Si cela se produit, les personnes vaccinées pourraient avoir besoin de rappels. Cela devrait être possible : les vaccins à ARNm produits par Moderna et Pfizer devraient être particulièrement faciles à réviser contre l'évolution des virus. Mais "si nous avons besoin de rappels, je crains que les pays capables de produire des vaccins le fassent pour leur propre population, et la division dans le monde deviendra encore plus grande", Maria van Kerkhove, épidémiologiste des maladies infectieuses à l'OMS, m'a dit.
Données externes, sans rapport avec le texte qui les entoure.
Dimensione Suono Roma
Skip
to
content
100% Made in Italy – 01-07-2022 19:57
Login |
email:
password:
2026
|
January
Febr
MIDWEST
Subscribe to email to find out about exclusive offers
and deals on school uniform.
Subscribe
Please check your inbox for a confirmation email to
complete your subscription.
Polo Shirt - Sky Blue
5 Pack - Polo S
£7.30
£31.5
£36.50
La discussion sur les variantes vaccinantes fait écho aux premiers débats sur la question de savoir si le SRAS-CoV-2 deviendrait pandémique. « En tant que société, nous ne pensons pas très bien aux événements à faible probabilité qui ont des conséquences de grande envergure », m'a dit Majumder. « Nous devons nous préparer à un avenir où nous procéderons à nouveau au déploiement des vaccins, et nous devons trouver comment le faire mieux. » En attendant, même les pays hautement vaccinés devraient continuer à investir dans d'autres mesures qui peuvent contrôler le COVID-19 mais qui ont été insuffisamment utilisées – une ventilation améliorée, des tests rapides généralisés, une recherche des contacts plus intelligente, de meilleurs masques, des endroits dans lesquels les personnes malades peuvent s'isoler et des politiques comme un congé de maladie payé. De telles mesures réduiront également la propagation du virus parmi les communautés non vaccinées, créant moins d'opportunités pour une variante d'évasion immunitaire. "Je me trouve le record battu qui met toujours l'accent sur tous les autres outils dont nous disposons", a déclaré van Kerkhove. « Ce ne sont pas que des vaccins. Nous n'utilisons pas ce que nous avons sous la main.
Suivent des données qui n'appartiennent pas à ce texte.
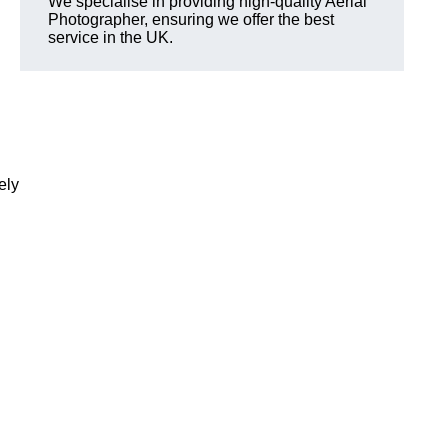
We specialise in providing high-quality Aerial
Photographer, ensuring we offer the best
service in the UK.
ely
La décision de l'OMS de nommer les variantes d'après l'alphabet grec signifie qu'à un moment donné, nous aurons probablement affaire à une variante Omega. Nos décisions détermineront maintenant si ce nom sinistre est accompagné de propriétés tout aussi sinistres, ou si Omega ne sera qu'une scène banale lors de l'acte de clôture de la pandémie.